There was then “major buyback” on Daniels over the weekend, with Fanatics moving the odds on him going second to -170 and for Maye to +140 as of Monday afternoon.

“From 6 p.m. ET Friday to 10 a.m. ET this morning, Daniels to be the No. 2 pick has drawn over 11 times more handle than the next-closest draft bet (under 6.5 receivers drafted in Round 1),” the company said in an email. “In fact, Daniels to go No. 2 has received 52.4% of the handle among all NFL Draft props at Fanatics Sportsbook over that span.”

Wattleworth said betting on the first overall pick of the draft is usually popular, but with this year’s almost-certain selection of USC quarterback Caleb Williams at #1, the action has moved toward markets with “more reasonable prices,” such as the subsequent slots. 

Meanwhile, bet365 is also sweating a few other outcomes, such as whether Michigan quarterback J.J. McCarthy will rejoin his college head coach, Jim Harbaugh, in Los Angeles and if Texas defensive tackle Byron Murphy will be the first defensive player selected.

Nevertheless, while booking the draft is a challenge, tighter limits and smaller bets can help operators manage the risk. 

“No matter what the sport or event, we are always looking to try and offer as many markets as possible,” Wattleworth said in a written response to questions from Covers. “Whether we always end up with the most is arguable, but we will always be at or around the top ranks for Draft market offerings, and will be adding some more before draft time.”

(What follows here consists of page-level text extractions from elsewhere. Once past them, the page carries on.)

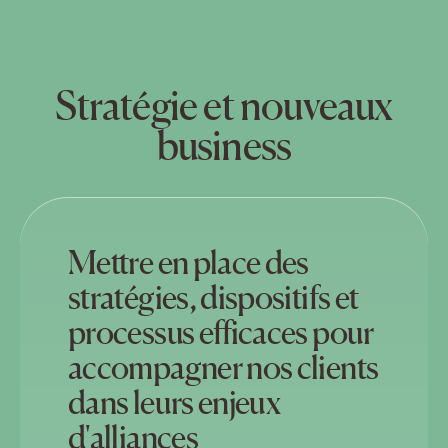
Stratégie et nouveaux
business
Mettre en place des
stratégies, dispositifs et
processus efficaces pour
accompagner nos clients
dans leurs enjeux
d'alliances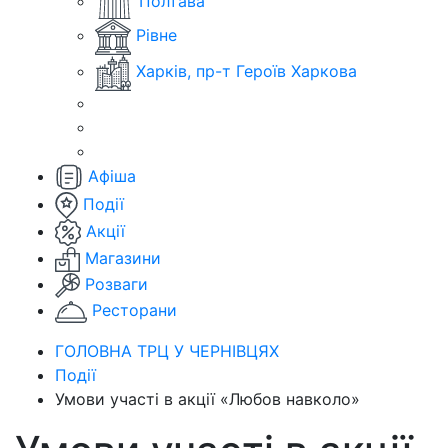
Полтава
Рівне
Харків, пр-т Героїв Харкова
Афіша
Події
Акції
Магазини
Розваги
Ресторани
ГОЛОВНА ТРЦ У ЧЕРНІВЦЯХ
Події
Умови участі в акції «Любов навколо»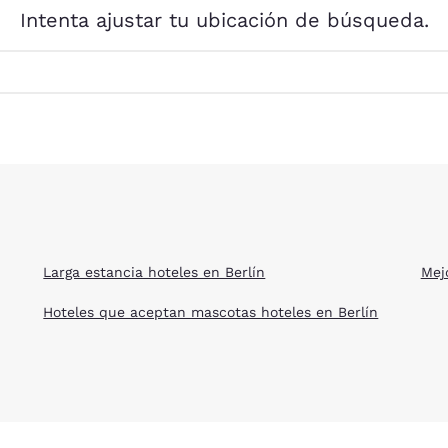
México
Mexico
Intenta ajustar tu ubicación de búsqueda.
Español
English
nd
Germany
España
English
Español
France
France
Français
English
Italia
Italy
Italiano
English
Larga estancia hoteles en Berlín
Mej
ngdom
Hoteles que aceptan mascotas hoteles en Berlín
India
New Zealan
English
English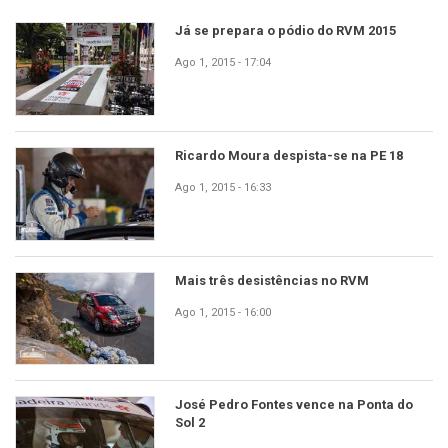
Já se prepara o pódio do RVM 2015
Ago 1, 2015 - 17:04
Ricardo Moura despista-se na PE 18
Ago 1, 2015 - 16:33
Mais três desistências no RVM
Ago 1, 2015 - 16:00
José Pedro Fontes vence na Ponta do
Sol 2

Caesars is hoping the Commanders will go Maye over Daniels with the second pick, Feazel said, as that is one of the biggest decisions for the book. 

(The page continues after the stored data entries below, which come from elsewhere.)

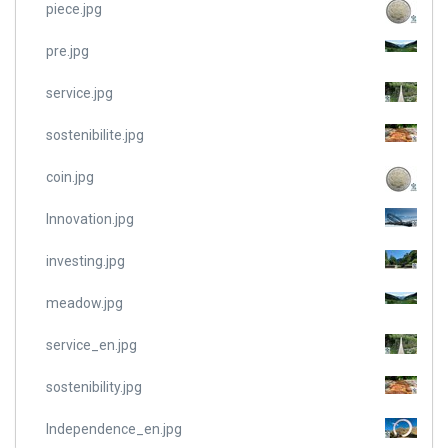
piece.jpg
pre.jpg
service.jpg
sostenibilite.jpg
coin.jpg
Innovation.jpg
investing.jpg
meadow.jpg
service_en.jpg
sostenibility.jpg
Independence_en.jpg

Quarterbacks just generally attract a lot of action among draft bettors, especially the Over on how many will go in the first round. With that in mind, Caesars is also hoping quarterbacks Bo Nix and Michael Penix Jr. will fall out of the first round, contrary to some mock drafts, to help the bookmaker with another one of its major decisions, Feazel said.

Feazel truly won't be able to rest easy until Caesars turns off its pre-draft markets at around 5 p.m. ET on Thursday, although the bookmaker will still have some in-play options during the draft itself. 

“Again, it's not our favorite time of the year, but we're looking forward to Thursday and it being over,” Feazel said.

It’s probably not all that bold of a take, then, to say that sportsbooks despise the NFL Draft. In fact, that’s almost exactly what was said last week by Derek Stevens, the chief executive officer of Nevada-based Circa Sports, during an appearance on VSiN. 

“As a football fan and a sports fan, I love the draft,” Stevens said. “I love the hope that every fan, every fanbase has on draft night, other than Jets fans. I love everything about it. But, now that I'm in this sports betting business, I've come to the point where the draft is the worst day of the year.”

To Stevens, there’s no winning on Draft Day — he likened the event to a “donation” to bettors —  beyond signing up some new users and customers for their sports betting app, which recently launched in Kentucky, the operator’s fifth state. 

“Overall, we just got no shot,” Stevens said. “There's just no way to win. Not when all of a sudden you post... somebody getting drafted Over/Under 15.5 and Under might be like -240. Next thing you know, it goes off at +600. You get smoked along the whole way. So it's terrible.”